Thinking About Pre-Med? Read This!


How can I get into med school? What even is pre-med and how does it help me? These are just a few of the wide variety of questions many aspiring doctors have had to ask themselves. In this post, I’ll discuss a few things that high school students who are thinking of pursuing pre-med in the future should consider as they are applying to college.


To start with, let’s clear up a common misconception. Most students seem to think that they must major in something related to STEM in order to be accepted into med school, but this is simply not true. Students can major in anything (literally anything, even music!) and still be able to apply for med school as long as they have completed certain classes in college with a minimum GPA (dependent on the med school) and take the MCAT. Each med school has their own set of required classes, but here are the most common set of prerequisites:

  • 1 math course (calculus and/or statistics)

  • 2 physics courses with lab

  • 2 biology courses with lab

  • 2 general chemistry courses with lab

  • 1-2 organic chemistry courses with lab

  • 1 biochemistry course

  • 1-2 humanities course(s)

  • Sometimes social or behavioral science courses

When taking these courses, make sure you check the AP credit policy for the med schools you intend on applying to. Some med schools may not accept AP credits while others may accept it but would prefer it if you took a college class instead.


Another misconception is that pre-med is a major you must apply for. Although there are a few colleges with special pre-med programs, more often than not, pre-med is not a major.

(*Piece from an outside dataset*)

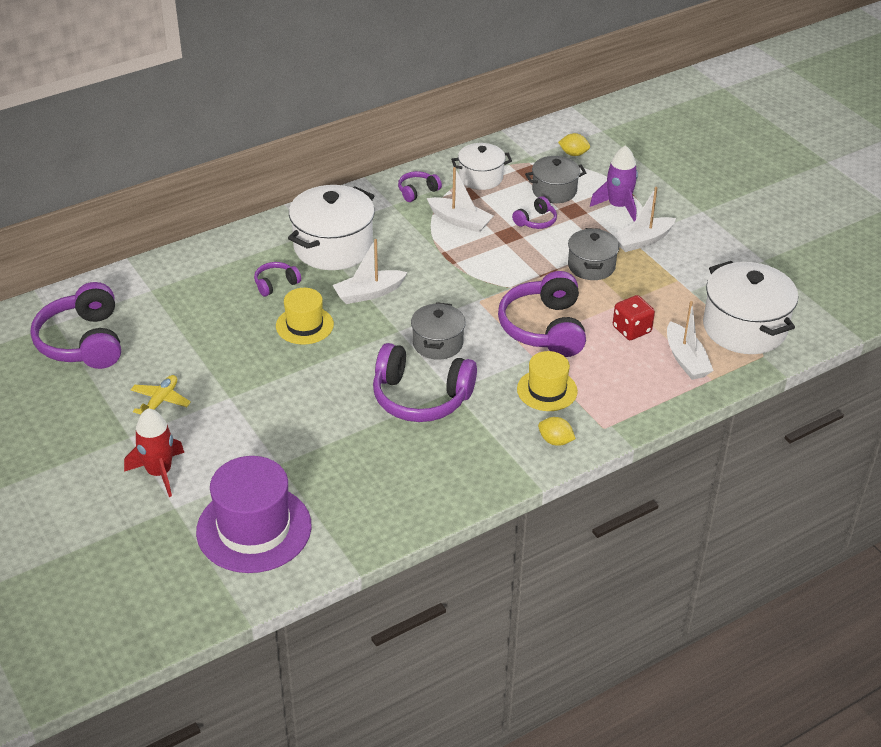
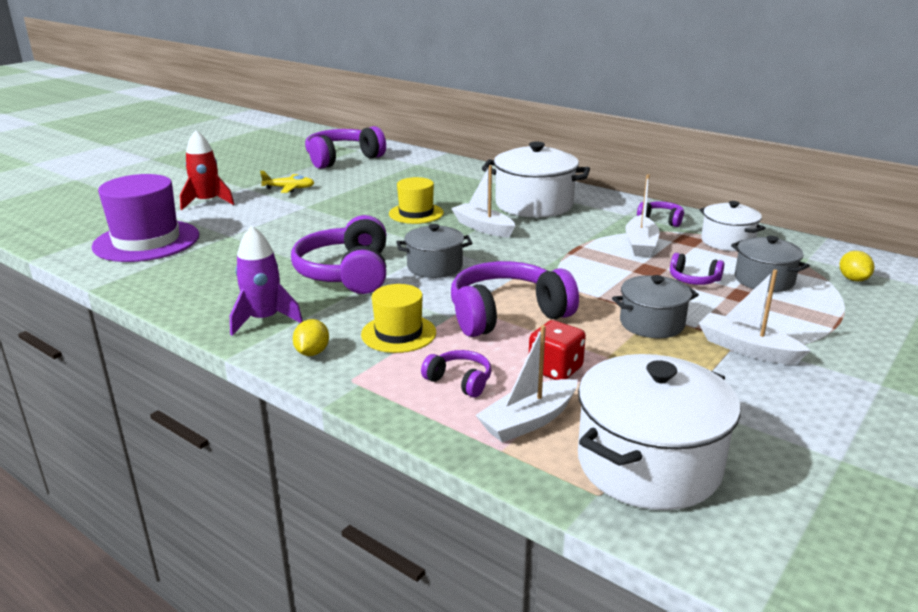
camera: 70 degrees right, 15 degrees down
(276, 284) = (461, 195): purple headphones -> purple headphones (459, 381)
(618, 206) = (794, 321): purple rocket -> purple rocket (264, 319)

All you need to do is email the pre-professional advising office at your university and indicate your interest in their pre-med track. Once this is done, students should be able to work with a pre-med advising office and create a plan to go to med school. This plan will help students complete the courses discussed above and may help students to find meaningful activities to prepare for a career in medicine (ex. internships, research positions, shadowing opportunities, etc.). At most colleges, pre-med tracks are more of a support system than a formal program.


One last thing to think about is majoring in STEM. Although not required, it may be beneficial as med school prerequisites and STEM majors have a lot of overlapping coursework. Taking courses required for a STEM major may also help you better prepare for the MCAT. This is definitely a plus because a good performance on the MCAT is a must have for getting into medical school.